Access Daily was originally recorded at The Burbank Studios in Burbank, California; it later broadcast from 10 Universal City Plaza in Universal City, California, where it was recorded since June 2015. On occasion, the program broadcast shows on location outside Studio 1A on the Today plaza at Rockefeller Center in New York City. On May 1, 2012, along with Access Hollywoods renewal for three additional seasons, NBCUniversal Television Distribution announced it would give Access Hollywood Live a third season renewal for the 2012–13 season. On April 12, 2021, the show renewed for a three additional seasons through 2025. In June 2024, the show was renewed through 2026.

===All Access===
A second spin-off, entitled, All Access premiered on September 9, 2019, and featured long-form reports on true-crime and human interest stories and aired initially on six NBC owned-and-operated stations. The show was hosted by Mario Lopez, Kit Hoover and Scott Evans with Sibley Scoles as correspondent. On October 2, 2019, Zuri Hall joined as co-host. On March 11, 2021, it was announced that the show had been canceled and the last episode would air in June.

== International versions & airings ==
In Canada, Rogers Sports & Media's Omni Television airs the United States version of Access Live while Independent station CHCH-DT began airing the half hour weekday United States version in fall 2014; Bell Media channel CTV 2 used to air the half hour weekday United States version since fall 2011 but it was discontinued in 2013.

The United Kingdom version began in 2003 hosted by Kate Garraway and Vincent.
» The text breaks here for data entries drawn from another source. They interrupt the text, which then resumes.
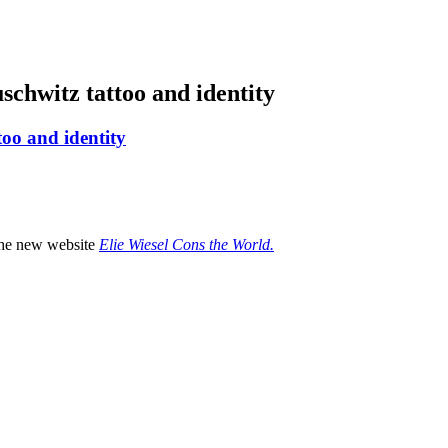
schwitz tattoo and identity
too and identity
 the new website
Elie Wiesel Cons the World.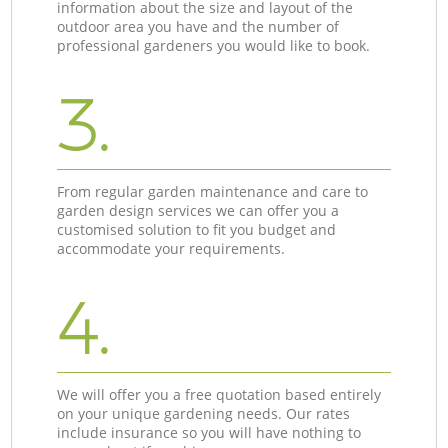
information about the size and layout of the
outdoor area you have and the number of
professional gardeners you would like to book.
3.
From regular garden maintenance and care to
garden design services we can offer you a
customised solution to fit you budget and
accommodate your requirements.
4.
We will offer you a free quotation based entirely
on your unique gardening needs. Our rates
include insurance so you will have nothing to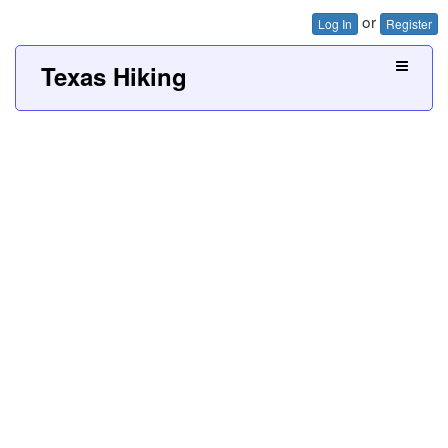
or
Log In
Register
Texas Hiking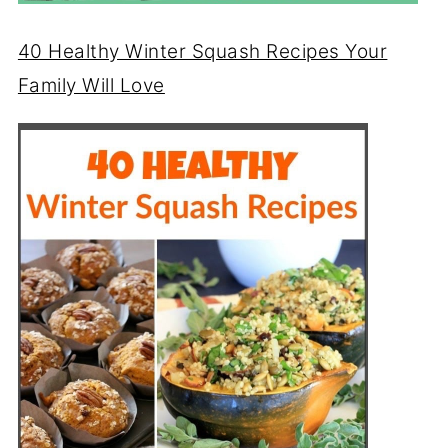
40 Healthy Winter Squash Recipes Your
Family Will Love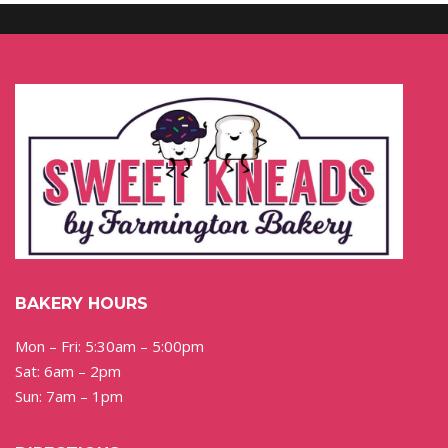
BAKERY HOURS
Mon – Fri: 5:30am – 5:00pm
Sat: 6am – 2pm
Sun: 7am – 1pm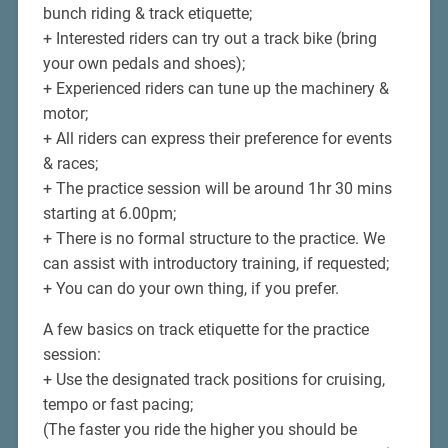
bunch riding & track etiquette;
+ Interested riders can try out a track bike (bring
your own pedals and shoes);
+ Experienced riders can tune up the machinery &
motor;
+ All riders can express their preference for events
& races;
+ The practice session will be around 1hr 30 mins
starting at 6.00pm;
+ There is no formal structure to the practice. We
can assist with introductory training, if requested;
+ You can do your own thing, if you prefer.
A few basics on track etiquette for the practice
session:
+ Use the designated track positions for cruising,
tempo or fast pacing;
(The faster you ride the higher you should be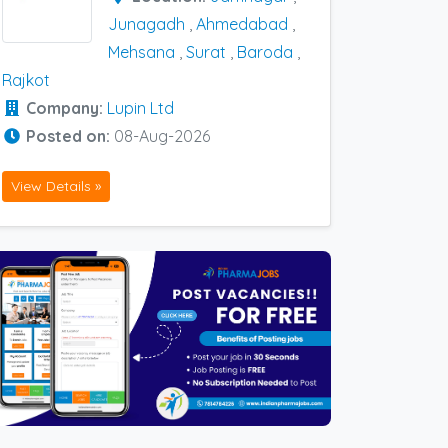
Junagadh
,
Ahmedabad
,
Mehsana
,
Surat
,
Baroda
,
Rajkot
Company:
Lupin Ltd
Posted on:
08-Aug-2026
View Details »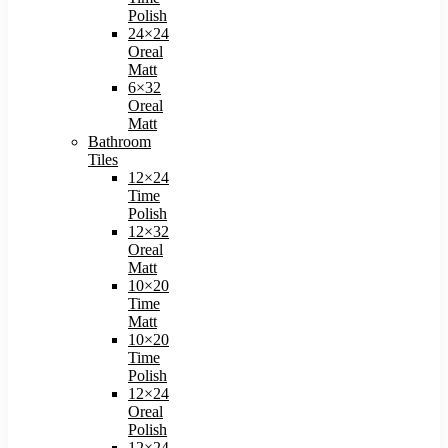
Polish​
24×24
Oreal
Matt​
6×32
Oreal
Matt
Bathroom
Tiles
12×24
Time
Polish
12×32
Oreal
Matt
10×20
Time
Matt
10×20
Time
Polish
12×24
Oreal
Polish
12×24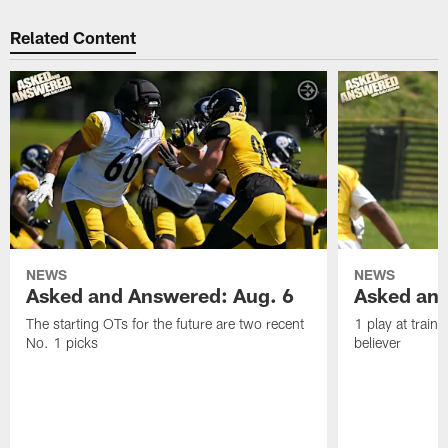
Related Content
NEWS
NEWS
Asked and Answered: Aug. 6
Asked and
The starting OTs for the future are two recent
1 play at train
No. 1 picks
believer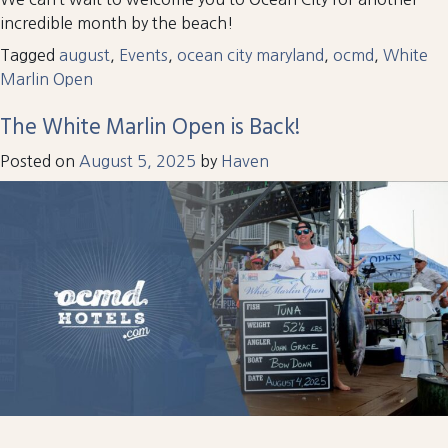
incredible month by the beach!
Tagged
august
,
Events
,
ocean city maryland
,
ocmd
,
White
Marlin Open
The White Marlin Open is Back!
Posted on
August 5, 2025
by
Haven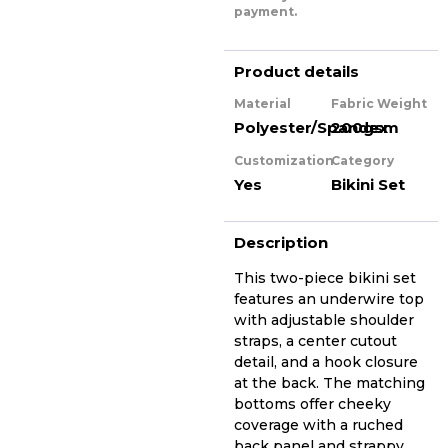
payment.
Product details
Material
Fabric Weight
Polyester/Spandex
200gsm
Customization
Category
Yes
Bikini Set
Description
This two-piece bikini set
features an underwire top
with adjustable shoulder
straps, a center cutout
detail, and a hook closure
at the back. The matching
bottoms offer cheeky
coverage with a ruched
back panel and strappy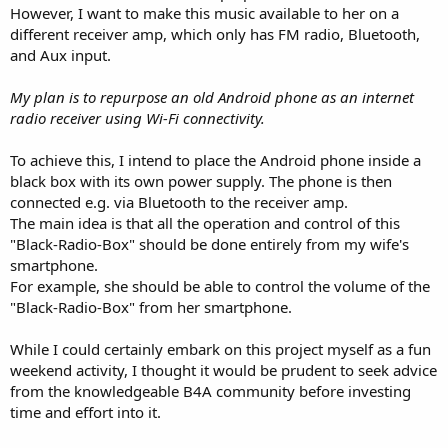
e
However, I want to make this music available to her on a
r
different receiver amp, which only has FM radio, Bluetooth,
and Aux input.
My plan is to repurpose an old Android phone as an internet
radio receiver using Wi-Fi connectivity.
To achieve this, I intend to place the Android phone inside a
black box with its own power supply. The phone is then
connected e.g. via Bluetooth to the receiver amp.
The main idea is that all the operation and control of this
"Black-Radio-Box" should be done entirely from my wife's
smartphone.
For example, she should be able to control the volume of the
"Black-Radio-Box" from her smartphone.
While I could certainly embark on this project myself as a fun
weekend activity, I thought it would be prudent to seek advice
from the knowledgeable B4A community before investing
time and effort into it.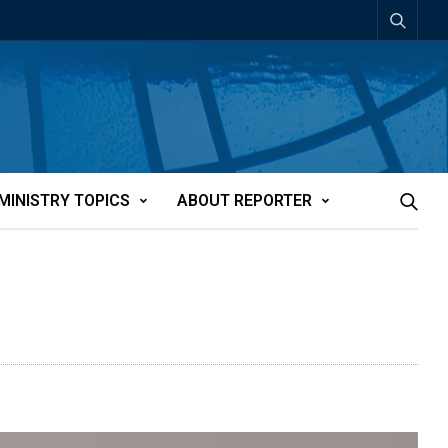
MINISTRY TOPICS
ABOUT REPORTER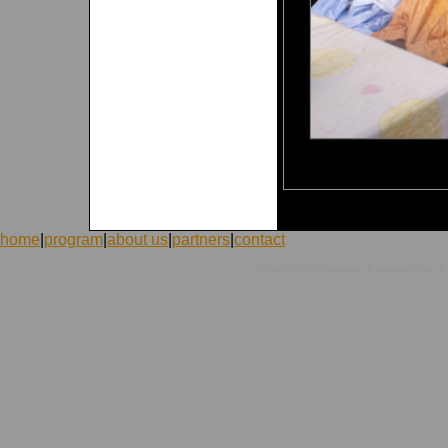
home
|
program
|
about us
|
partners
|
contact
|
|
©1998-2026 ICVolunteers
system
mcart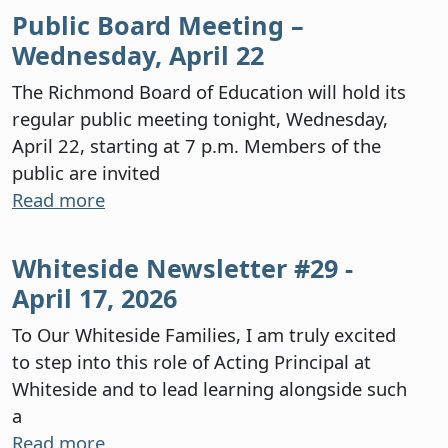
Public Board Meeting –
Wednesday, April 22
The Richmond Board of Education will hold its
regular public meeting tonight, Wednesday,
April 22, starting at 7 p.m. Members of the
public are invited
Read more
Whiteside Newsletter #29 -
April 17, 2026
To Our Whiteside Families, I am truly excited
to step into this role of Acting Principal at
Whiteside and to lead learning alongside such
a
Read more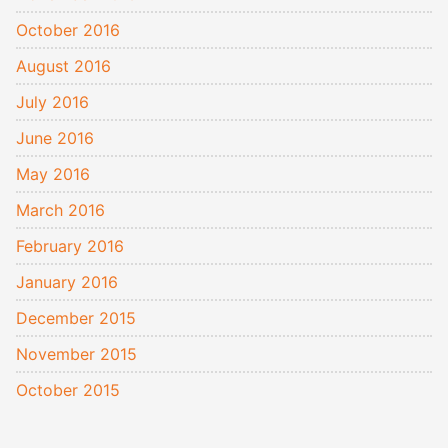
October 2016
August 2016
July 2016
June 2016
May 2016
March 2016
February 2016
January 2016
December 2015
November 2015
October 2015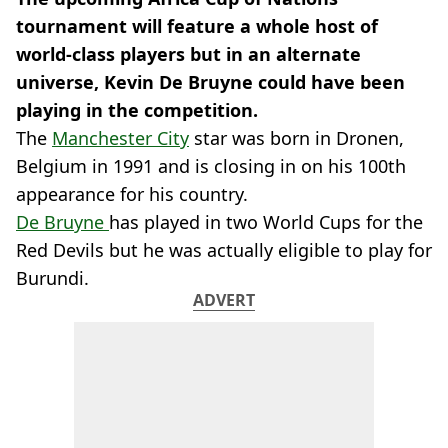
tournament will feature a whole host of
world-class players but in an alternate
universe, Kevin De Bruyne could have been
playing in the competition.
The
Manchester City
star was born in Dronen,
Belgium in 1991 and is closing in on his 100th
appearance for his country.
De Bruyne
has played in two World Cups for the
Red Devils but he was actually eligible to play for
Burundi.
ADVERT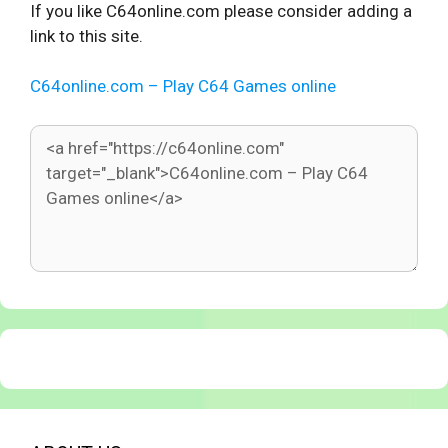
If you like C64online.com please consider adding a
link to this site.
C64online.com – Play C64 Games online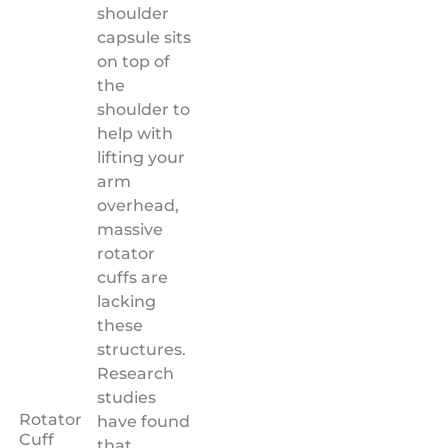
shoulder
capsule sits
on top of
the
shoulder to
help with
lifting your
arm
overhead,
massive
rotator
cuffs are
lacking
these
structures.
Research
studies
Rotator
have found
Cuff
that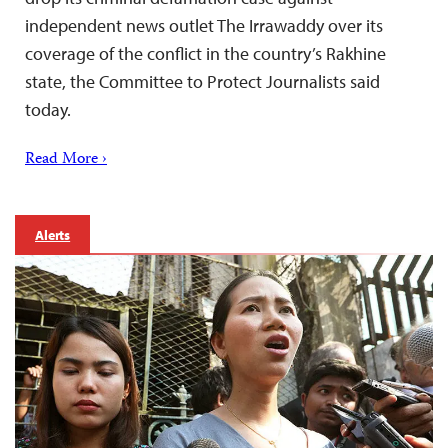
independent news outlet The Irrawaddy over its
coverage of the conflict in the country’s Rakhine
state, the Committee to Protect Journalists said
today.
Read More ›
Alerts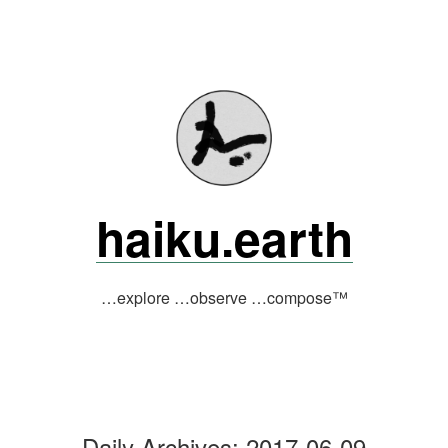
Skip
to
content
haiku.earth
…explore …observe …compose™
Daily Archives:
2017-06-09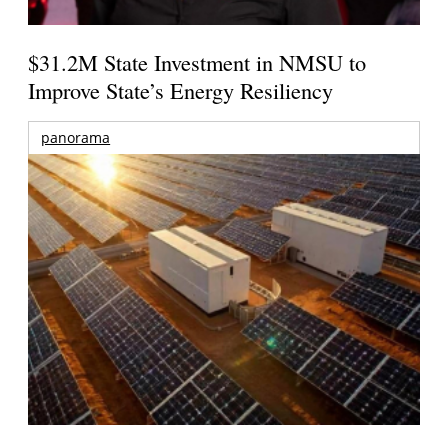
$31.2M State Investment in NMSU to
Improve State’s Energy Resiliency
panorama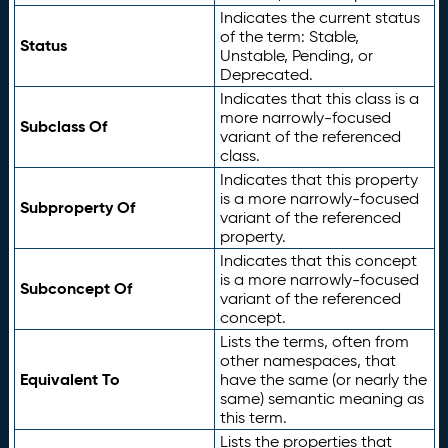
Indicates the current status
of the term: Stable,
Status
Unstable, Pending, or
Deprecated.
Indicates that this class is a
more narrowly-focused
Subclass Of
variant of the referenced
class.
Indicates that this property
is a more narrowly-focused
Subproperty Of
variant of the referenced
property.
Indicates that this concept
is a more narrowly-focused
Subconcept Of
variant of the referenced
concept.
Lists the terms, often from
other namespaces, that
Equivalent To
have the same (or nearly the
same) semantic meaning as
this term.
Lists the properties that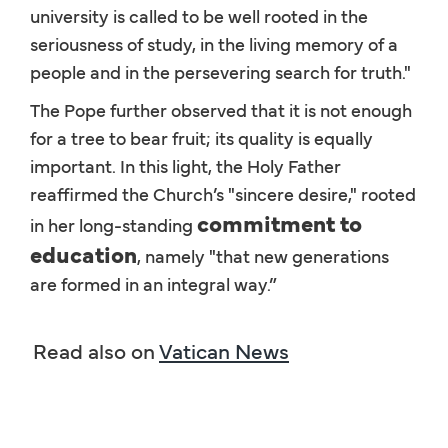
university is called to be well rooted in the
seriousness of study, in the living memory of a
people and in the persevering search for truth."
The Pope further observed that it is not enough
for a tree to bear fruit; its quality is equally
important. In this light, the Holy Father
reaffirmed the Church’s "sincere desire," rooted
commitment to
in her long-standing
education
, namely "that new generations
are formed in an integral way.”
Read also on
Vatican News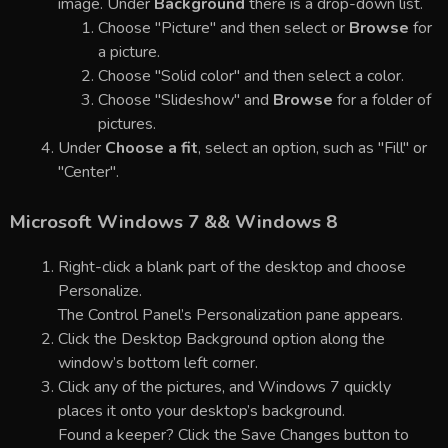
image. Under
Background
there is a drop-down list.
Choose "Picture" and then select or
Browse
for
a picture.
Choose "Solid color" and then select a color.
Choose "Slideshow" and
Browse
for a folder of
pictures.
Under
Choose a fit
, select an option, such as "Fill" or
"Center".
Microsoft Windows 7 && Windows 8
Right-click a blank part of the desktop and choose
Personalize.
The Control Panel’s Personalization pane appears.
Click the Desktop Background option along the
window’s bottom left corner.
Click any of the pictures, and Windows 7 quickly
places it onto your desktop’s background.
Found a keeper? Click the Save Changes button to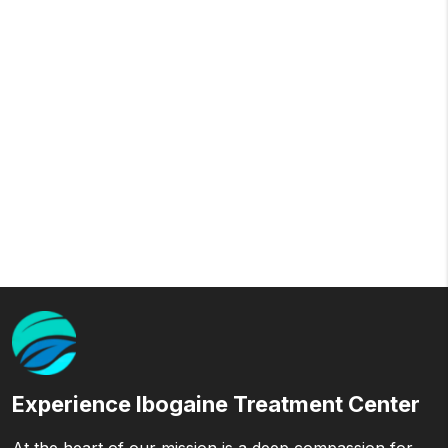
Experience Ibogaine Treatment Center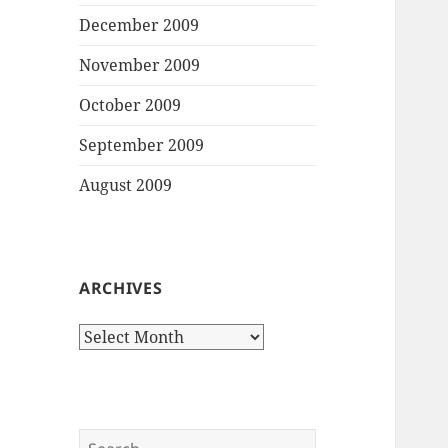
December 2009
November 2009
October 2009
September 2009
August 2009
ARCHIVES
Archives
Search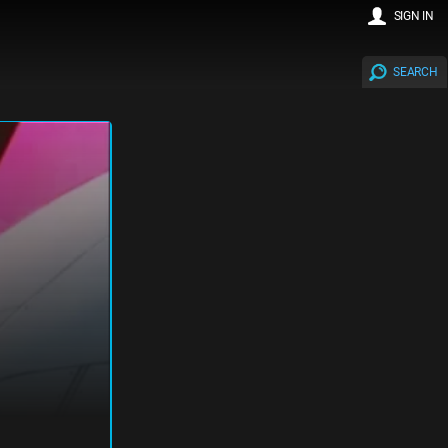
SIGN IN
SEARCH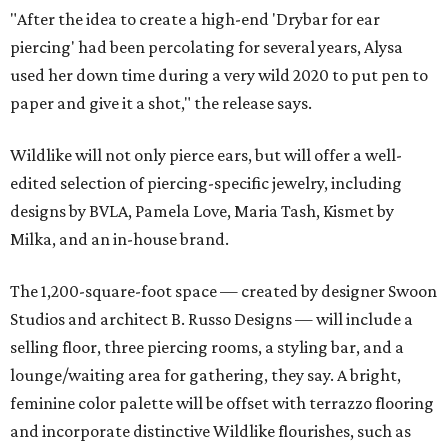
"After the idea to create a high-end 'Drybar for ear
piercing' had been percolating for several years, Alysa
used her down time during a very wild 2020 to put pen to
paper and give it a shot," the release says.
Wildlike will not only pierce ears, but will offer a well-
edited selection of piercing-specific jewelry, including
designs by BVLA, Pamela Love, Maria Tash, Kismet by
Milka, and an in-house brand.
The 1,200-square-foot space — created by designer Swoon
Studios and architect B. Russo Designs — will include a
selling floor, three piercing rooms, a styling bar, and a
lounge/waiting area for gathering, they say. A bright,
feminine color palette will be offset with terrazzo flooring
and incorporate distinctive Wildlike flourishes, such as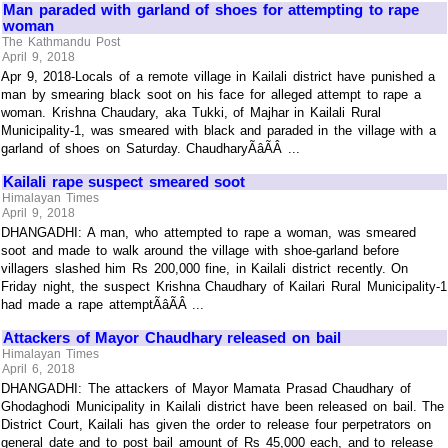
Man paraded with garland of shoes for attempting to rape
woman
The Kathmandu Post
April 9, 2018
Apr 9, 2018-Locals of a remote village in Kailali district have punished a
man by smearing black soot on his face for alleged attempt to rape a
woman. Krishna Chaudary, aka Tukki, of Majhar in Kailali Rural
Municipality-1, was smeared with black and paraded in the village with a
garland of shoes on Saturday. ChaudharyÃâÃÂ ...
Kailali rape suspect smeared soot
Himalayan Times
April 9, 2018
DHANGADHI: A man, who attempted to rape a woman, was smeared
soot and made to walk around the village with shoe-garland before
villagers slashed him Rs 200,000 fine, in Kailali district recently. On
Friday night, the suspect Krishna Chaudhary of Kailari Rural Municipality-1
had made a rape attemptÃâÃÂ ...
Attackers of Mayor Chaudhary released on bail
Himalayan Times
April 6, 2018
DHANGADHI: The attackers of Mayor Mamata Prasad Chaudhary of
Ghodaghodi Municipality in Kailali district have been released on bail. The
District Court, Kailali has given the order to release four perpetrators on
general date and to post bail amount of Rs 45,000 each, and to release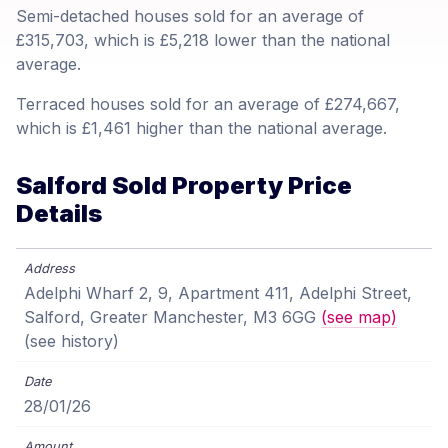
Semi-detached houses sold for an average of
£315,703, which is £5,218 lower than the national
average.
Terraced houses sold for an average of £274,667,
which is £1,461 higher than the national average.
Salford Sold Property Price
Details
Adelphi Wharf 2, 9, Apartment 411, Adelphi Street,
Salford, Greater Manchester, M3 6GG
(see map)
(see history)
28/01/26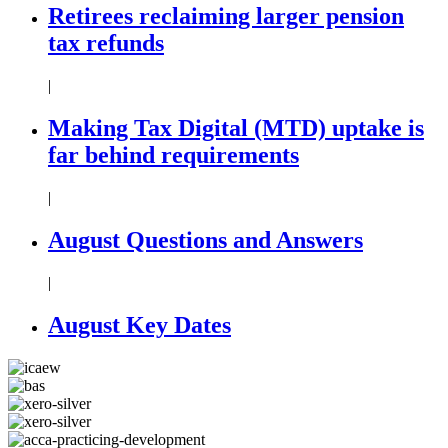
Retirees reclaiming larger pension
tax refunds
|
Making Tax Digital (MTD) uptake is
far behind requirements
|
August Questions and Answers
|
August Key Dates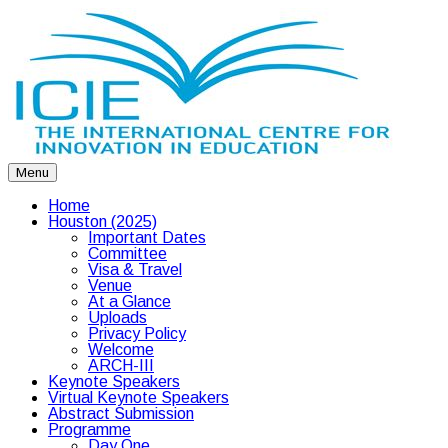
Menu
Home
Houston (2025)
Important Dates
Committee
Visa & Travel
Venue
At a Glance
Uploads
Privacy Policy
Welcome
ARCH-III
Keynote Speakers
Virtual Keynote Speakers
Abstract Submission
Programme
Day One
There was a short-lived Irish version on Channel 6 (now Virgin Media Two), hosted by Jenny Buckley in 2006.

==Spoofs==
- The show was parodied in the show Arthur in the special Arthur, It's Only Rock n' Roll when a spoof named Access Elwood interviewed the band U Stink.
- In the South Park episode "Free Hat", a show airs called Excess Hollywood with a look-alike of then host Pat O'Brien.
- The show is also parodied in the sitcom BoJack Horseman as Excess Hollywood, later renamed to Excess after BoJack steals the D from the Hollywood Sign.
- Craig Ferguson often parodied Access Hollywood on The Late Late Show with Craig Ferguson in a segment called Access Extratainment Tonight (a portmanteau of Access Hollywood, Extra and Entertainment Tonight) with Ferguson as "Barney Slash".
- In The Simpsons Movie, the show is mentioned in an argument between Homer and Marge Simpson when they are in Alaska.
- In The Simpsons episode "Hello Gutter, Hello Fadder", when (then) hosts Pat O'Brien & Nancy O'Dell guest star as hosts of Access Springfield.